▶ [ASSIGNMENT]:
For the data below, give again exactly the lines from the one containing "coffee cup: none [68,181,118,259]" through the one containing "kettle: present [410,204,466,276]", both ends included, and no others.

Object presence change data
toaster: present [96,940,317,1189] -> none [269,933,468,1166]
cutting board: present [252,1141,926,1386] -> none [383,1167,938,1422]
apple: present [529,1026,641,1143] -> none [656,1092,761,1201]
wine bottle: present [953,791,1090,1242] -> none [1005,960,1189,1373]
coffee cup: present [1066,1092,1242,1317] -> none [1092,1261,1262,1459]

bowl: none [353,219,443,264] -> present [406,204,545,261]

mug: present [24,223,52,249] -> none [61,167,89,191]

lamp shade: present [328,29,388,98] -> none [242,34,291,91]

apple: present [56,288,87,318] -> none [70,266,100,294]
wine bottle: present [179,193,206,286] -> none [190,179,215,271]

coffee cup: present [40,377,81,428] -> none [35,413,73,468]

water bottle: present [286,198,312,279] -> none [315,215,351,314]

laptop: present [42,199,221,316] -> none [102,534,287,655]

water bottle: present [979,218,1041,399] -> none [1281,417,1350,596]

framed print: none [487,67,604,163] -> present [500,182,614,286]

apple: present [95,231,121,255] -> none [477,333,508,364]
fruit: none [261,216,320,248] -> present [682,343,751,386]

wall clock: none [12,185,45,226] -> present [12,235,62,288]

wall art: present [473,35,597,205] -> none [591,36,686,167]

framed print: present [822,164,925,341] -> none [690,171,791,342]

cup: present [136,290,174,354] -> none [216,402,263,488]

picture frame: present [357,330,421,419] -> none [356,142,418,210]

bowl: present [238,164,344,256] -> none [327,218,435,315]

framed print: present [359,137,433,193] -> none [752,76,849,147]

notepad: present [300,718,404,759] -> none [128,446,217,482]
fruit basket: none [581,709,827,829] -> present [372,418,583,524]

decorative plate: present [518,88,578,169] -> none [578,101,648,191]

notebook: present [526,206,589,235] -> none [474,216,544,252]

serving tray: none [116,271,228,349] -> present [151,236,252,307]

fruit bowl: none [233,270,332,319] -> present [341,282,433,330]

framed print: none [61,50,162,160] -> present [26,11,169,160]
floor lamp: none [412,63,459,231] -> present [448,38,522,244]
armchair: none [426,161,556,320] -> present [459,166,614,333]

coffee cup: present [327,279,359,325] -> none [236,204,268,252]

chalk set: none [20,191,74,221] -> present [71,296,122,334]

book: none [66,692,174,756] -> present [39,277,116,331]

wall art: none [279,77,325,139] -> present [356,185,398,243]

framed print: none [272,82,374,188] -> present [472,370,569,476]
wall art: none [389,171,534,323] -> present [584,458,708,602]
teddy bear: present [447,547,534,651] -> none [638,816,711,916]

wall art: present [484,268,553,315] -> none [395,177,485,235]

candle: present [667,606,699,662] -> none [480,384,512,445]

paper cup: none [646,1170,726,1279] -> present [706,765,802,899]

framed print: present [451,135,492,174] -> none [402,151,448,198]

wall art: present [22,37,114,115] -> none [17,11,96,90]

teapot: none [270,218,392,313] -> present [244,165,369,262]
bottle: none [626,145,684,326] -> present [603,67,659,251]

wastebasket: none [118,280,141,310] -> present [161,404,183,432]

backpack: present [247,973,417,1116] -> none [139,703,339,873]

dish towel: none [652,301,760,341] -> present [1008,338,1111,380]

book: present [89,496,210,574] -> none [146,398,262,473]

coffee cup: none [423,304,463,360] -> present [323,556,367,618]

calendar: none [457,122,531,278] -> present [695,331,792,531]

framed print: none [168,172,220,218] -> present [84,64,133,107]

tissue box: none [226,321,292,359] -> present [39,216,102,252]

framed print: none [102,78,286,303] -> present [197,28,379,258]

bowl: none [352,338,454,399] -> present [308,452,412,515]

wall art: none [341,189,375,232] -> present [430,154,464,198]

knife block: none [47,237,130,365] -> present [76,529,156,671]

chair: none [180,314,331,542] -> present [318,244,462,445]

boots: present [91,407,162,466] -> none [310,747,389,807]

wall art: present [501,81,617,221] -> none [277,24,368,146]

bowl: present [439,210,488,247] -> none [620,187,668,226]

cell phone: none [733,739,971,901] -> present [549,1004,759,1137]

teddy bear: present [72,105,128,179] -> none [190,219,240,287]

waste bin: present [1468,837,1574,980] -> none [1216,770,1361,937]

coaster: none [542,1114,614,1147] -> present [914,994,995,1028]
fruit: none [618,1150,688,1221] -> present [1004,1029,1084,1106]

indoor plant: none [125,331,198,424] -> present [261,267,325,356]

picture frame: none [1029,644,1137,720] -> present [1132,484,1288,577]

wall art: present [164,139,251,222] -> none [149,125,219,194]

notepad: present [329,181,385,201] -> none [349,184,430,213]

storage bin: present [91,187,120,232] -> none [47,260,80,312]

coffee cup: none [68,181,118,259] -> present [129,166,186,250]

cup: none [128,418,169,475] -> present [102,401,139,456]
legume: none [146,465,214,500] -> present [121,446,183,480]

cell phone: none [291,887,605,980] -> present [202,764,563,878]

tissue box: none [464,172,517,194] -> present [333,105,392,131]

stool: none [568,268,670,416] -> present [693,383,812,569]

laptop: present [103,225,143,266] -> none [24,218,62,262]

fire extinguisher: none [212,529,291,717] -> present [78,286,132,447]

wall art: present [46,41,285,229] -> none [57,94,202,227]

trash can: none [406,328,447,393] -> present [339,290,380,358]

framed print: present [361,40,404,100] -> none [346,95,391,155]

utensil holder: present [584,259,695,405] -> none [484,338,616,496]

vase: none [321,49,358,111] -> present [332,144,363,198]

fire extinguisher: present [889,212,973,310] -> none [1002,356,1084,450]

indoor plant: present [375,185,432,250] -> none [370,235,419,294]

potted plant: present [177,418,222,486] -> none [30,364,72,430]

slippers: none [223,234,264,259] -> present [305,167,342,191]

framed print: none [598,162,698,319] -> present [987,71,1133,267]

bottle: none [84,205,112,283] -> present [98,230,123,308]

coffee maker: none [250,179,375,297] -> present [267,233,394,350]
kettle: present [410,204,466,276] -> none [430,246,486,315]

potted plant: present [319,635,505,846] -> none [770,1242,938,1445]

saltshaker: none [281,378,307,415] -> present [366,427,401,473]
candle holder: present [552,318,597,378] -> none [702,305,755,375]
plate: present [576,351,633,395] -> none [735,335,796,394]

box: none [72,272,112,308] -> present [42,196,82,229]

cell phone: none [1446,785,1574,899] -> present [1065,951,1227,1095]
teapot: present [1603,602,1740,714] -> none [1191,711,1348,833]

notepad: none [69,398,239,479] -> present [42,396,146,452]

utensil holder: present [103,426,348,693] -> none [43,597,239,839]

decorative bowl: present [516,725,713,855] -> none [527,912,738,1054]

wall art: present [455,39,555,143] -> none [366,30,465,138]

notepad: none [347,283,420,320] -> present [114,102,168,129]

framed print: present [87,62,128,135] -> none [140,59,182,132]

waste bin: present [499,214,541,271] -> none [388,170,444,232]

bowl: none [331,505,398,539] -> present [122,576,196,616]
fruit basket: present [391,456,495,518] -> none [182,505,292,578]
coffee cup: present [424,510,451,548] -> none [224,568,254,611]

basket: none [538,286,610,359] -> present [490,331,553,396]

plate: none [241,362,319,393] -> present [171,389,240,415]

▶ [EXPECTED OUTPUT]:
coffee cup: none [68,181,118,259] -> present [129,166,186,250]

cup: none [128,418,169,475] -> present [102,401,139,456]
legume: none [146,465,214,500] -> present [121,446,183,480]

cell phone: none [291,887,605,980] -> present [202,764,563,878]

tissue box: none [464,172,517,194] -> present [333,105,392,131]

stool: none [568,268,670,416] -> present [693,383,812,569]

laptop: present [103,225,143,266] -> none [24,218,62,262]

fire extinguisher: none [212,529,291,717] -> present [78,286,132,447]

wall art: present [46,41,285,229] -> none [57,94,202,227]

trash can: none [406,328,447,393] -> present [339,290,380,358]

framed print: present [361,40,404,100] -> none [346,95,391,155]

utensil holder: present [584,259,695,405] -> none [484,338,616,496]

vase: none [321,49,358,111] -> present [332,144,363,198]

fire extinguisher: present [889,212,973,310] -> none [1002,356,1084,450]

indoor plant: present [375,185,432,250] -> none [370,235,419,294]

potted plant: present [177,418,222,486] -> none [30,364,72,430]

slippers: none [223,234,264,259] -> present [305,167,342,191]

framed print: none [598,162,698,319] -> present [987,71,1133,267]

bottle: none [84,205,112,283] -> present [98,230,123,308]

coffee maker: none [250,179,375,297] -> present [267,233,394,350]
kettle: present [410,204,466,276] -> none [430,246,486,315]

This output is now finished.